El legislador del PS dijo que “hechos de esta misma naturaleza, y otros como incautaciones en el mes de febrero, en pleno feriado judicial, sin estar debidamente habilitado el juzgado, en este caso el 2º Juzgado de Quilpué, para proceder a realizar diligencia alguna, contraviniéndose el artículo 313 del Código Orgánico de Tribunales, son llevados a cabo diariamente por otros receptores judiciales, como don Francisco Arancibia, receptor judicial de Valparaíso; Rodolfo Cepeda, receptor Judicial de Viña del Mar; Alejandro Vergara, receptor judicial de Quilpue, y María Clemencia Núñez, receptor judicial de Santiago, según denuncias y querellas gestionadas por los afectados en contra de los aludidos Auxiliares de la Administración de Justicia, e interpuestas en los respectivos Juzgados del Crimen competentes, sin que a la fecha se logre frenar esta “situación irregular”.

El diputado recordó que “el artículo 393 del Código Orgánico de Tribunales dispone en su inciso 1° que “los receptores deberán cumplir con prontitud y fidelidad las diligencias que se les encomienden, ciñéndose en todo a la legislación vigente, y dejar testimonio integro de ellas en los autos respectivos”.

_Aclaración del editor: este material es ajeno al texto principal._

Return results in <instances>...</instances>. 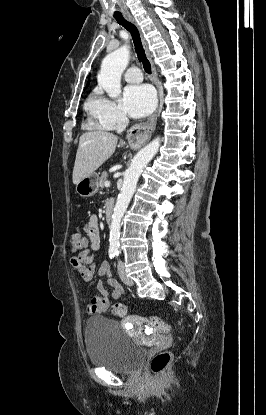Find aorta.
<instances>
[{
	"label": "aorta",
	"instance_id": "1",
	"mask_svg": "<svg viewBox=\"0 0 266 415\" xmlns=\"http://www.w3.org/2000/svg\"><path fill=\"white\" fill-rule=\"evenodd\" d=\"M129 58V49L123 46L109 53L102 61L98 83L111 98H117L121 94V75L128 65ZM159 147L160 138L157 137L135 155L130 167L125 172L123 186L114 207L110 224V250L118 251L122 218L134 194L143 168L156 155Z\"/></svg>",
	"mask_w": 266,
	"mask_h": 415
}]
</instances>
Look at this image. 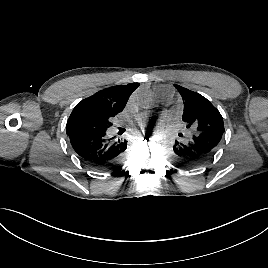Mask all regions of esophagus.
I'll return each instance as SVG.
<instances>
[{
	"instance_id": "obj_1",
	"label": "esophagus",
	"mask_w": 268,
	"mask_h": 268,
	"mask_svg": "<svg viewBox=\"0 0 268 268\" xmlns=\"http://www.w3.org/2000/svg\"><path fill=\"white\" fill-rule=\"evenodd\" d=\"M150 135H151L150 132H148V131H147V132H146V131H143V132H141V133L139 134V137H140V138H144V137H147V138H148V137H150Z\"/></svg>"
}]
</instances>
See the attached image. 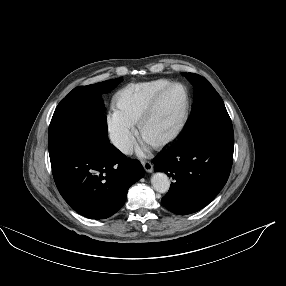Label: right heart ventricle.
<instances>
[{"label":"right heart ventricle","instance_id":"obj_1","mask_svg":"<svg viewBox=\"0 0 286 286\" xmlns=\"http://www.w3.org/2000/svg\"><path fill=\"white\" fill-rule=\"evenodd\" d=\"M171 83L169 79L160 78L129 84L117 93L115 97L116 109L133 124H136L150 100Z\"/></svg>","mask_w":286,"mask_h":286}]
</instances>
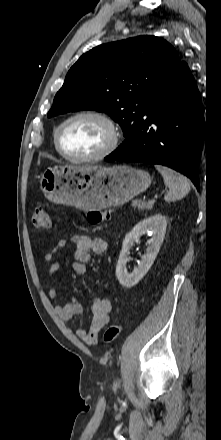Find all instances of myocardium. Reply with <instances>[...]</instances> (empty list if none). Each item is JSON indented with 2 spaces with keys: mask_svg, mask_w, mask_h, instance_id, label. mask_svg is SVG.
<instances>
[{
  "mask_svg": "<svg viewBox=\"0 0 221 440\" xmlns=\"http://www.w3.org/2000/svg\"><path fill=\"white\" fill-rule=\"evenodd\" d=\"M82 117H89V118H95L100 120L101 122H103L108 131H109V140L106 144V146L97 154L91 155V156H87V157H72L68 154H66L60 145V135L62 132V129L71 121L78 119V118H82ZM118 141H119V131L118 128L115 124V122L113 121V119L108 116L107 114H105L104 112L101 111H97V110H83V111H79L76 112L74 114H72L71 116H69L68 118H66L65 120H63L58 127L55 130L54 133V143H55V148L57 150V152L67 161L73 162V163H88V162H94V161H99L102 160L106 157H108L110 154H112L115 149L117 148L118 145Z\"/></svg>",
  "mask_w": 221,
  "mask_h": 440,
  "instance_id": "obj_1",
  "label": "myocardium"
}]
</instances>
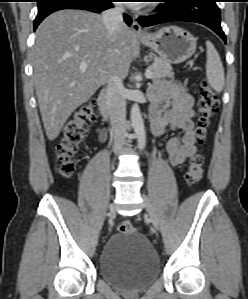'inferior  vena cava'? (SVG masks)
Returning a JSON list of instances; mask_svg holds the SVG:
<instances>
[{
    "instance_id": "1",
    "label": "inferior vena cava",
    "mask_w": 248,
    "mask_h": 299,
    "mask_svg": "<svg viewBox=\"0 0 248 299\" xmlns=\"http://www.w3.org/2000/svg\"><path fill=\"white\" fill-rule=\"evenodd\" d=\"M123 12V7L115 4L113 8L107 9L102 13L103 24L110 36H113L117 27L123 24ZM124 91L122 78L116 73L110 75L107 81V109L113 131L114 152L116 154L123 150L127 136Z\"/></svg>"
}]
</instances>
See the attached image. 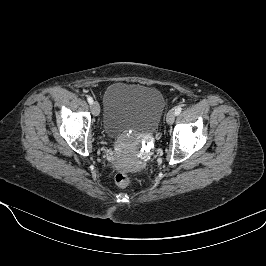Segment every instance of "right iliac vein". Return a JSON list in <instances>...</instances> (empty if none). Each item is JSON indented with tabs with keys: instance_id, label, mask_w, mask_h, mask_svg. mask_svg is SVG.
I'll return each mask as SVG.
<instances>
[{
	"instance_id": "right-iliac-vein-1",
	"label": "right iliac vein",
	"mask_w": 266,
	"mask_h": 266,
	"mask_svg": "<svg viewBox=\"0 0 266 266\" xmlns=\"http://www.w3.org/2000/svg\"><path fill=\"white\" fill-rule=\"evenodd\" d=\"M91 111L93 113L94 116H98L100 113V106L97 102H93L91 104Z\"/></svg>"
}]
</instances>
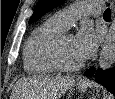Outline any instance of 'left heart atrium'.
I'll use <instances>...</instances> for the list:
<instances>
[{"label": "left heart atrium", "mask_w": 115, "mask_h": 99, "mask_svg": "<svg viewBox=\"0 0 115 99\" xmlns=\"http://www.w3.org/2000/svg\"><path fill=\"white\" fill-rule=\"evenodd\" d=\"M101 33L95 30L92 25L84 24L75 36V44L78 54L82 60H86L95 52Z\"/></svg>", "instance_id": "obj_1"}]
</instances>
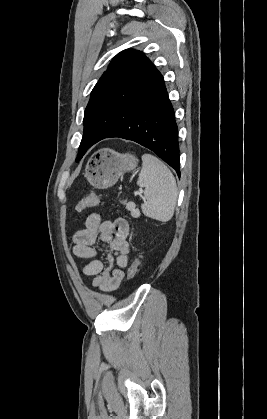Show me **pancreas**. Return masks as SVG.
<instances>
[{"instance_id":"cf45deb5","label":"pancreas","mask_w":267,"mask_h":419,"mask_svg":"<svg viewBox=\"0 0 267 419\" xmlns=\"http://www.w3.org/2000/svg\"><path fill=\"white\" fill-rule=\"evenodd\" d=\"M122 203H123L124 205H127V201H126V200H125V201H123Z\"/></svg>"}]
</instances>
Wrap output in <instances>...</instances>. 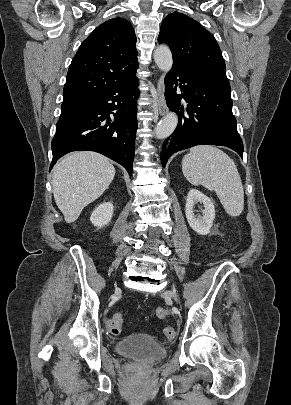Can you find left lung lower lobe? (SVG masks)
<instances>
[{
    "instance_id": "obj_1",
    "label": "left lung lower lobe",
    "mask_w": 291,
    "mask_h": 405,
    "mask_svg": "<svg viewBox=\"0 0 291 405\" xmlns=\"http://www.w3.org/2000/svg\"><path fill=\"white\" fill-rule=\"evenodd\" d=\"M178 85L182 94L175 92ZM165 97L169 109L178 112L179 121L163 144V167L174 153L203 144L227 146L243 158V142L225 75L173 66L165 77ZM181 99L187 103L186 113Z\"/></svg>"
}]
</instances>
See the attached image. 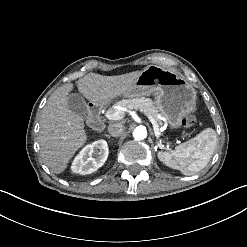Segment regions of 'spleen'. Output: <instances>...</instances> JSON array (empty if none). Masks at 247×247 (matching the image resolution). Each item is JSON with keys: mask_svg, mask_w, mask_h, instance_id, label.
I'll return each instance as SVG.
<instances>
[{"mask_svg": "<svg viewBox=\"0 0 247 247\" xmlns=\"http://www.w3.org/2000/svg\"><path fill=\"white\" fill-rule=\"evenodd\" d=\"M217 143L213 128H206L192 140L176 147L169 153H160L159 159L185 175H193L209 163Z\"/></svg>", "mask_w": 247, "mask_h": 247, "instance_id": "1", "label": "spleen"}]
</instances>
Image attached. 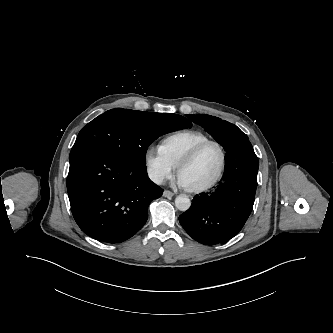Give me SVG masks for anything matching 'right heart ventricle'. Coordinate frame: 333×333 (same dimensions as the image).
Returning a JSON list of instances; mask_svg holds the SVG:
<instances>
[{
    "mask_svg": "<svg viewBox=\"0 0 333 333\" xmlns=\"http://www.w3.org/2000/svg\"><path fill=\"white\" fill-rule=\"evenodd\" d=\"M209 140L208 136L197 130H185L164 138L159 146L165 157L177 167L180 161L198 144Z\"/></svg>",
    "mask_w": 333,
    "mask_h": 333,
    "instance_id": "obj_1",
    "label": "right heart ventricle"
}]
</instances>
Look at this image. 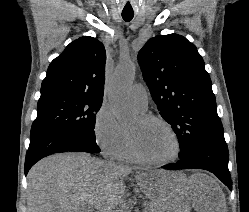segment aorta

A su turno, el inciso 2° de dicho cuerpo legal agrega: “Toda falsedad en un testimonio castigada por la ley llevará consigo la pena accesoria de inhabilidad especial perpetua para desempeñar funciones en la Administración de Justicia, sin perjuicio de las otras penas accesorias que procedan de conformidad con la ley”.

“En el inciso 4° -añadió- se dispone que “los receptores sólo podrán hacer uso del auxilio de la fuerza pública que decrete un tribunal para la realización de la determinada diligencia respecto de la cual fue autorizado. El uso no autorizado o el anuncio o la amenaza de uso de la fuerza pública sin estar decretado, será sancionado en la forma prevista en el N°7 del artículo 532 de este Código. A su vez, el artículo 193 del Código Penal, en su N°2 y 4, sanciona al empleado público que cometiera falsedad: “…4.- faltando a la verdad en la narración de hechos sustanciales”.

“Estos son algunas de las razones -finalizó Navarro- que al parecer constituyen ilícitos penales, que nos han obligado a ponerlos en su conocimiento, toda vez que en virtud de sus facultades disciplinarias, consagradas en el artículo 79 de la Constitución Política de la República de Chile, y en los artículos 530 y siguientes del Código Orgánico de Tribunales, corresponde a los tribunales remediar, sancionando a los presuntos responsables, demostrando de esta forma, que nadie se encuentra por sobre la Constitución y las Leyes y el Imperio del Derecho”.